FRIDAY NIGHT LOUNGE
AT
PHILADELPHIA MUSEUM OF ART
MAY 17, 2024
About
Vicky HyunJin Lee, Violin
Hugh Sung, Piano
Prokofiev Violin Sonata No.1 in F minor, Opus 80
“Wind passing through a graveyard…” This is how Sergei Prokofiev described the hauntingly ethereal passage at the end of the first movement of the Violin Sonata No. 1 in F minor. Hushed, wispy scales rise and fall in the violin over a series of numb, ambivalent piano chords. This chilly passage, which is anything but definitive or conclusive, returns later in the final movement. It encapsulates the atmosphere of the Sonata, perhaps the darkest, most lamenting music Prokofiev ever wrote.
When Prokofiev began work on this piece in 1938, Stalin’s Great Terror was in full swing and Hitler’s invasion of Russia was imminent. Finding its completion “difficult,” the composer set the work aside, moving on to the Fifth Symphony and the much different Second Violin Sonata (a transcription of the Flute Sonata, Op. 94). The First Sonata was finally completed in 1946. Prokofiev dedicated it to his friend, the violinist David Oistrakh. I was fortunate to be able to study this piece with Oleh Krysa, a prominent student of Oistrakh.

_DATA TO EXAMINE_:
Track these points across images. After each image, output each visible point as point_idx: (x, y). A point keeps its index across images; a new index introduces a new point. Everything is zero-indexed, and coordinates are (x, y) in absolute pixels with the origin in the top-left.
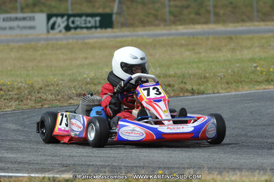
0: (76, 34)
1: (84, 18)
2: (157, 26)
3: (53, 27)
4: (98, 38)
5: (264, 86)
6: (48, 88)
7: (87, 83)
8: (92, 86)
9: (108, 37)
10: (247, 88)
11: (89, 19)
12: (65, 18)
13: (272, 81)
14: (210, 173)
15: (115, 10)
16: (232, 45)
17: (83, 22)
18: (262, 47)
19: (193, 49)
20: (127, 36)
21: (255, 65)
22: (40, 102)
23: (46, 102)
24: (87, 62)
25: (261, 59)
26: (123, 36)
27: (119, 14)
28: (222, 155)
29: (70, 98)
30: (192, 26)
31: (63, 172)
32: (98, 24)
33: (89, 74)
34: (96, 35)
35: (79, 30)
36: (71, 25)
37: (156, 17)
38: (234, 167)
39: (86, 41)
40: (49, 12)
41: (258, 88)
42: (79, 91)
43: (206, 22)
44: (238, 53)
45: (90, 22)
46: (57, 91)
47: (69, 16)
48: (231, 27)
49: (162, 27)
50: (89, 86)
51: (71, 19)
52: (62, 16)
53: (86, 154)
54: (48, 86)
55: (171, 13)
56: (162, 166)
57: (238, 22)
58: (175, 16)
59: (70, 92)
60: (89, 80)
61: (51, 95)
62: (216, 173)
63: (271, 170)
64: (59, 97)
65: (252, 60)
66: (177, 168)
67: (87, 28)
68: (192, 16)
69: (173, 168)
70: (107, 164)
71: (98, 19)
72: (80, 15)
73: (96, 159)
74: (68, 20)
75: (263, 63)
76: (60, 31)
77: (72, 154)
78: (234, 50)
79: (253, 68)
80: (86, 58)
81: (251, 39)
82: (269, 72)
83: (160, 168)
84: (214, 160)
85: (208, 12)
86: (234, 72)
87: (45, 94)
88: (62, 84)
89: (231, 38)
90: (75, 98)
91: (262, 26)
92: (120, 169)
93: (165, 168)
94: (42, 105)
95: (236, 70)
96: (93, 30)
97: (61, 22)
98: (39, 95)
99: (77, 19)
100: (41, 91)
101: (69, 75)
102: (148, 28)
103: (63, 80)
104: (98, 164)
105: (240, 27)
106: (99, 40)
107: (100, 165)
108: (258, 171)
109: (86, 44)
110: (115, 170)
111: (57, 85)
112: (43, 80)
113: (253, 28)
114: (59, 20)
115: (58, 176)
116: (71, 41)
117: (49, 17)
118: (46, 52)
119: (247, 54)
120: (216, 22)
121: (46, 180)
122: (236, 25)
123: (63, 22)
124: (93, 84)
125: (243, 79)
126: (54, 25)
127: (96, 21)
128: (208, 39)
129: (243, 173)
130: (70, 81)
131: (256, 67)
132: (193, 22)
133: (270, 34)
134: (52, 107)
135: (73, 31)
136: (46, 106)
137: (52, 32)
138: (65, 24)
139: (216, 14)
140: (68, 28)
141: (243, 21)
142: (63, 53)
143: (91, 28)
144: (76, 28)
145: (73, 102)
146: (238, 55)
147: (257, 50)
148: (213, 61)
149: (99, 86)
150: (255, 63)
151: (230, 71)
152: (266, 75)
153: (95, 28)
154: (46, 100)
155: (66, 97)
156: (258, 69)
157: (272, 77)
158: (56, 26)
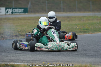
1: (18, 9)
2: (43, 12)
5: (79, 34)
7: (19, 32)
8: (21, 32)
11: (20, 10)
12: (12, 9)
15: (29, 7)
16: (69, 19)
17: (18, 11)
18: (79, 20)
21: (76, 26)
24: (19, 24)
25: (78, 24)
29: (13, 37)
31: (11, 62)
32: (23, 11)
33: (19, 29)
37: (43, 9)
40: (6, 7)
42: (16, 34)
43: (60, 11)
44: (71, 22)
46: (8, 34)
47: (13, 9)
49: (45, 13)
50: (19, 33)
52: (10, 8)
54: (5, 32)
55: (48, 8)
56: (44, 60)
57: (71, 12)
59: (13, 35)
60: (19, 30)
64: (9, 36)
66: (50, 61)
67: (19, 13)
68: (55, 9)
69: (48, 61)
70: (25, 59)
71: (23, 10)
75: (79, 26)
76: (10, 14)
77: (13, 56)
78: (69, 21)
79: (76, 27)
80: (18, 23)
83: (43, 61)
87: (4, 35)
89: (68, 17)
90: (15, 37)
92: (30, 61)
93: (45, 61)
94: (3, 39)
95: (70, 28)
96: (21, 13)
97: (10, 11)
98: (2, 35)
99: (15, 9)
101: (13, 29)
103: (11, 30)
104: (22, 59)
111: (9, 32)
115: (9, 63)
117: (6, 9)
120: (64, 11)
121: (5, 65)
127: (22, 11)
130: (13, 31)
131: (77, 27)
136: (5, 39)
137: (7, 14)
139: (63, 9)
142: (11, 21)
144: (15, 13)
147: (77, 21)
149: (23, 33)
150: (76, 25)
151: (68, 28)
152: (80, 30)
153: (22, 13)
154: (5, 37)
155: (11, 36)
156: (77, 28)
157: (82, 31)
158: (8, 12)
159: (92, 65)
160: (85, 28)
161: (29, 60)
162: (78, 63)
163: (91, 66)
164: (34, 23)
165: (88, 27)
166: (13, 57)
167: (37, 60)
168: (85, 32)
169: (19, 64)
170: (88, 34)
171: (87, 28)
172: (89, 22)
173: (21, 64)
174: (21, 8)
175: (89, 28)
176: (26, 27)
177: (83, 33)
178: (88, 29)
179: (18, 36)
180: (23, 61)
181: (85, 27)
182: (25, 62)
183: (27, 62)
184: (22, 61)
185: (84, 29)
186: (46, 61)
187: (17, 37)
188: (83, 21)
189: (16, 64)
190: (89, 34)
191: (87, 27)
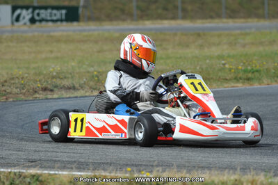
0: (42, 27)
1: (49, 11)
2: (124, 20)
3: (18, 19)
4: (63, 31)
5: (233, 84)
6: (13, 82)
8: (58, 80)
9: (74, 31)
10: (215, 85)
11: (55, 11)
12: (30, 10)
13: (241, 78)
14: (178, 172)
15: (82, 3)
16: (200, 41)
17: (48, 15)
18: (230, 44)
19: (161, 45)
20: (94, 30)
21: (223, 62)
22: (4, 95)
23: (11, 95)
24: (53, 55)
25: (229, 56)
26: (89, 30)
27: (85, 7)
28: (190, 153)
29: (36, 92)
30: (159, 21)
31: (29, 167)
32: (64, 17)
33: (54, 68)
34: (62, 28)
35: (44, 23)
36: (37, 18)
37: (123, 11)
38: (202, 165)
39: (52, 34)
40: (14, 4)
41: (226, 85)
42: (45, 85)
43: (174, 18)
44: (206, 50)
45: (55, 15)
46: (22, 84)
47: (35, 8)
48: (199, 24)
49: (129, 21)
50: (54, 80)
51: (37, 11)
52: (27, 8)
53: (52, 150)
54: (13, 79)
55: (138, 7)
56: (129, 163)
57: (206, 19)
58: (142, 11)
59: (35, 86)
60: (55, 74)
61: (17, 88)
62: (185, 171)
63: (241, 169)
64: (24, 91)
65: (220, 57)
66: (145, 165)
67: (53, 21)
68: (160, 11)
69: (141, 165)
70: (73, 160)
71: (64, 12)
72: (46, 8)
73: (61, 154)
74: (33, 12)
75: (232, 60)
76: (25, 24)
77: (37, 149)
78: (201, 46)
79: (222, 66)
80: (51, 52)
81: (219, 36)
82: (237, 69)
83: (127, 165)
84: (182, 159)
85: (176, 7)
86: (202, 69)
87: (10, 87)
88: (27, 77)
89: (199, 35)
90: (41, 92)
91: (230, 23)
92: (87, 165)
94: (6, 99)
95: (204, 67)
96: (59, 23)
97: (26, 14)
98: (4, 88)
99: (42, 11)
100: (6, 84)
101: (34, 68)
102: (115, 23)
103: (28, 74)
104: (64, 160)
105: (208, 24)
106: (65, 33)
107: (67, 161)
108: (227, 171)
109: (51, 37)
110: (82, 167)
111: (22, 78)
112: (7, 73)
113: (221, 25)
114: (24, 12)
115: (24, 171)
116: (36, 34)
117: (14, 9)
118: (11, 44)
119: (215, 51)
120: (184, 18)
121: (12, 175)
122: (204, 21)
123: (28, 14)
124: (59, 78)
125: (211, 76)
126: (18, 17)
127: (61, 14)
128: (175, 35)
129: (213, 172)
130: (35, 74)
131: (224, 64)
132: (161, 17)
133: (238, 32)
134: (17, 101)
135: (38, 24)
136: (11, 100)
137: (16, 24)
138: (30, 16)
139: (184, 10)
140: (33, 21)
141: (211, 17)
142: (28, 46)
143: (57, 21)
144: (41, 21)
145: (38, 96)
146: (206, 51)
147: (225, 47)
148: (181, 58)
149: (65, 80)
150: (224, 60)
151: (198, 68)
152: (235, 72)
153: (61, 21)
154: (10, 93)
155: (31, 91)
156: (227, 66)
157: (241, 75)
158: (21, 18)
159: (271, 178)
160: (249, 68)
161: (83, 160)
162: (231, 172)
163: (270, 180)
164: (99, 52)
165: (258, 66)
166: (35, 151)
167: (109, 161)
168: (248, 79)
169: (57, 172)
170: (259, 86)
171: (256, 66)
172: (261, 49)
173: (60, 173)
174: (58, 8)
175: (262, 69)
176: (73, 64)
177: (243, 83)
178: (257, 71)
179: (52, 91)
180: (68, 166)
181: (249, 64)
182: (72, 168)
183: (79, 169)
184: (63, 165)
185: (245, 71)
186: (136, 165)
187: (49, 93)
188: (244, 46)
189: (46, 172)
190: (260, 84)
191: (254, 66)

_TASK DIRECTIONS_: In the concert program note, to whom did Prokofiev dedicate his Violin Sonata No. 1?

_SOLUTION FOR THIS TASK_: His friend, the violinist David Oistrakh.